In 1952, Elia Kazan appeared before the House Un-American Activities Committee (HUAC) and, under fear of being blacklisted from Hollywood, named eight people from the Group Theatre who in recent years had been fellow members of the Communist Party. After speaking with Kazan about his testimony Miller traveled to Salem, Massachusetts to research the witch trials of 1692. The Crucible, an allegorical play in which Miller likened the situation with the House Un-American Activities Committee to the witchhunt in Salem, opened at the Beck Theatre on Broadway on January 22 1953. Though widely considered unsuccessful at the time of its initial release, today The Crucible is one of Miller's most frequently produced works. Miller and Kazan had been close friends throughout the late 1940s and early 1950s, but after Kazan's testimony to HUAC, the pair's friendship ended, and they did not speak to each other for the next ten years. HUAC took an interest in Miller himself not long after The Crucible opened, denying him a passport to attend the play's London opening in 1954. Kazan defended his own actions through the film, On the Waterfront, in which a dockworker heroically testifies against a corrupt union boss. Miller was in turn to respond with the play A View from the Bridge, in which another dockworker's decision to inform on two illegal immigrants is based on ignoble, self-serving motives.

Miller's experience with HUAC affected him throughout his life. In the late 1970s he became very interested in the highly publicized Barbara Gibbons murder case, in which Gibbons' son Peter Reilly was convicted of his mother's murder based on what many felt was a coerced confession and little other evidence. City Confidential, an A&E program about the murder, postulates that part of the reason Miller took such an active interest (including supporting Reilly's defense and using his own celebrity to bring attention to Reilly's plight) was because he had felt similarly persecuted in his run-in with the HUAC. He sympathized with Reilly, whom he firmly believed to be innocent and to have been railroaded by the Connecticut State Police and the Attorney General who had initially prosecuted the case.

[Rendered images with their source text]

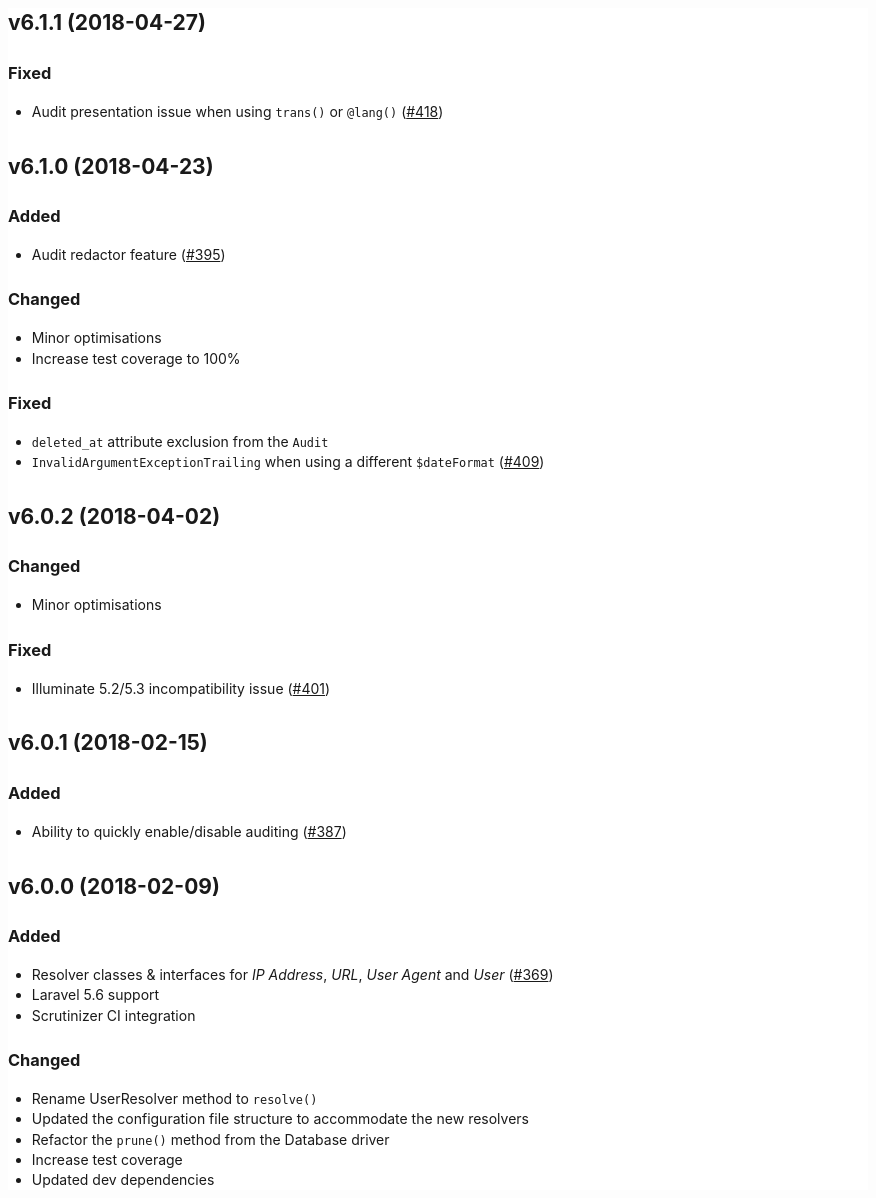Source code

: ## v6.1.1 (2018-04-27)
### Fixed
- Audit presentation issue when using `trans()` or `@lang()` ([#418](https://github.com/owen-it/laravel-auditing/issues/418))

## v6.1.0 (2018-04-23)
### Added
- Audit redactor feature ([#395](https://github.com/owen-it/laravel-auditing/issues/395))

### Changed
- Minor optimisations
- Increase test coverage to 100%

### Fixed
- `deleted_at` attribute exclusion from the `Audit`
- `InvalidArgumentExceptionTrailing` when using a different `$dateFormat` ([#409](https://github.com/owen-it/laravel-auditing/pull/409))

## v6.0.2 (2018-04-02)
### Changed
- Minor optimisations

### Fixed
- Illuminate 5.2/5.3 incompatibility issue ([#401](https://github.com/owen-it/laravel-auditing/issues/401))

## v6.0.1 (2018-02-15)
### Added
- Ability to quickly enable/disable auditing ([#387](https://github.com/owen-it/laravel-auditing/issues/387))

## v6.0.0 (2018-02-09)
### Added
- Resolver classes & interfaces for _IP Address_, _URL_, _User Agent_ and _User_ ([#369](https://github.com/owen-it/laravel-auditing/issues/369))
- Laravel 5.6 support
- Scrutinizer CI integration

### Changed
- Rename UserResolver method to `resolve()`
- Updated the configuration file structure to accommodate the new resolvers
- Refactor the `prune()` method from the Database driver
- Increase test coverage
- Updated dev dependencies

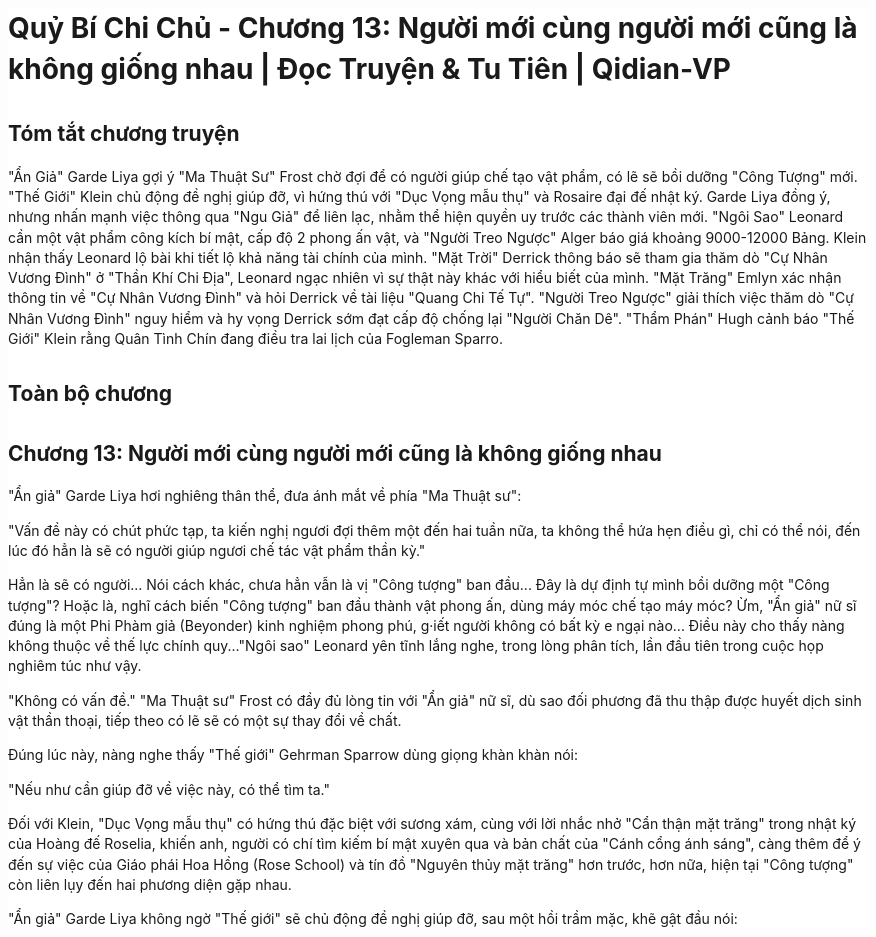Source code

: # Quỷ Bí Chi Chủ - Chương 13: Người mới cùng người mới cũng là không giống nhau | Đọc Truyện & Tu Tiên | Qidian-VP



## Tóm tắt chương truyện

"Ẩn Giả" Garde Liya gợi ý "Ma Thuật Sư" Frost chờ đợi để có người giúp chế tạo vật phẩm, có lẽ sẽ bồi dưỡng "Công Tượng" mới. "Thế Giới" Klein chủ động đề nghị giúp đỡ, vì hứng thú với "Dục Vọng mẫu thụ" và Rosaire đại đế nhật ký. Garde Liya đồng ý, nhưng nhấn mạnh việc thông qua "Ngu Giả" để liên lạc, nhằm thể hiện quyền uy trước các thành viên mới. "Ngôi Sao" Leonard cần một vật phẩm công kích bí mật, cấp độ 2 phong ấn vật, và "Người Treo Ngược" Alger báo giá khoảng 9000-12000 Bảng. Klein nhận thấy Leonard lộ bài khi tiết lộ khả năng tài chính của mình. "Mặt Trời" Derrick thông báo sẽ tham gia thăm dò "Cự Nhân Vương Đình" ở "Thần Khí Chi Địa", Leonard ngạc nhiên vì sự thật này khác với hiểu biết của mình. "Mặt Trăng" Emlyn xác nhận thông tin về "Cự Nhân Vương Đình" và hỏi Derrick về tài liệu "Quang Chi Tế Tự". "Người Treo Ngược" giải thích việc thăm dò "Cự Nhân Vương Đình" nguy hiểm và hy vọng Derrick sớm đạt cấp độ chống lại "Người Chăn Dê". "Thẩm Phán" Hugh cảnh báo "Thế Giới" Klein rằng Quân Tình Chín đang điều tra lai lịch của Fogleman Sparro.


## Toàn bộ chương

## Chương 13: Người mới cùng người mới cũng là không giống nhau

"Ẩn giả" Garde Liya hơi nghiêng thân thể, đưa ánh mắt về phía "Ma Thuật sư":

"Vấn đề này có chút phức tạp, ta kiến nghị ngươi đợi thêm một đến hai tuần nữa, ta không thể hứa hẹn điều gì, chỉ có thể nói, đến lúc đó hẳn là sẽ có người giúp ngươi chế tác vật phẩm thần kỳ."

Hẳn là sẽ có người... Nói cách khác, chưa hẳn vẫn là vị "Công tượng" ban đầu... Đây là dự định tự mình bồi dưỡng một "Công tượng"? Hoặc là, nghĩ cách biến "Công tượng" ban đầu thành vật phong ấn, dùng máy móc chế tạo máy móc? Ừm, "Ẩn giả" nữ sĩ đúng là một Phi Phàm giả (Beyonder) kinh nghiệm phong phú, g·iết người không có bất kỳ e ngại nào... Điều này cho thấy nàng không thuộc về thế lực chính quy..."Ngôi sao" Leonard yên tĩnh lắng nghe, trong lòng phân tích, lần đầu tiên trong cuộc họp nghiêm túc như vậy.

"Không có vấn đề." "Ma Thuật sư" Frost có đầy đủ lòng tin với "Ẩn giả" nữ sĩ, dù sao đối phương đã thu thập được huyết dịch sinh vật thần thoại, tiếp theo có lẽ sẽ có một sự thay đổi về chất.

Đúng lúc này, nàng nghe thấy "Thế giới" Gehrman Sparrow dùng giọng khàn khàn nói:

"Nếu như cần giúp đỡ về việc này, có thể tìm ta."

Đối với Klein, "Dục Vọng mẫu thụ" có hứng thú đặc biệt với sương xám, cùng với lời nhắc nhở "Cẩn thận mặt trăng" trong nhật ký của Hoàng đế Roselia, khiến anh, người có chí tìm kiếm bí mật xuyên qua và bản chất của "Cánh cổng ánh sáng", càng thêm để ý đến sự việc của Giáo phái Hoa Hồng (Rose School) và tín đồ "Nguyên thủy mặt trăng" hơn trước, hơn nữa, hiện tại "Công tượng" còn liên lụy đến hai phương diện gặp nhau.

"Ẩn giả" Garde Liya không ngờ "Thế giới" sẽ chủ động đề nghị giúp đỡ, sau một hồi trầm mặc, khẽ gật đầu nói:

LIST OF TASKS.
- 1) Reproduce everything from "Miller's experience with" down to "prosecuted the case." in the passage on Miller and HUAC.
- 2) In the listing, turn everything from the line containing "Đúng lúc này, nàng" down to the line containing "như cần giúp" into a numbered list, leaving out blank lines.
The passage and the listing have no connection to each other.

RESULTS.
- 1)
Miller's experience with HUAC affected him throughout his life. In the late 1970s he became very interested in the highly publicized Barbara Gibbons murder case, in which Gibbons' son Peter Reilly was convicted of his mother's murder based on what many felt was a coerced confession and little other evidence. City Confidential, an A&E program about the murder, postulates that part of the reason Miller took such an active interest (including supporting Reilly's defense and using his own celebrity to bring attention to Reilly's plight) was because he had felt similarly persecuted in his run-in with the HUAC. He sympathized with Reilly, whom he firmly believed to be innocent and to have been railroaded by the Connecticut State Police and the Attorney General who had initially prosecuted the case.

- 2)
1. Đúng lúc này, nàng nghe thấy "Thế giới" Gehrman Sparrow dùng giọng khàn khàn nói:
2. "Nếu như cần giúp đỡ về việc này, có thể tìm ta."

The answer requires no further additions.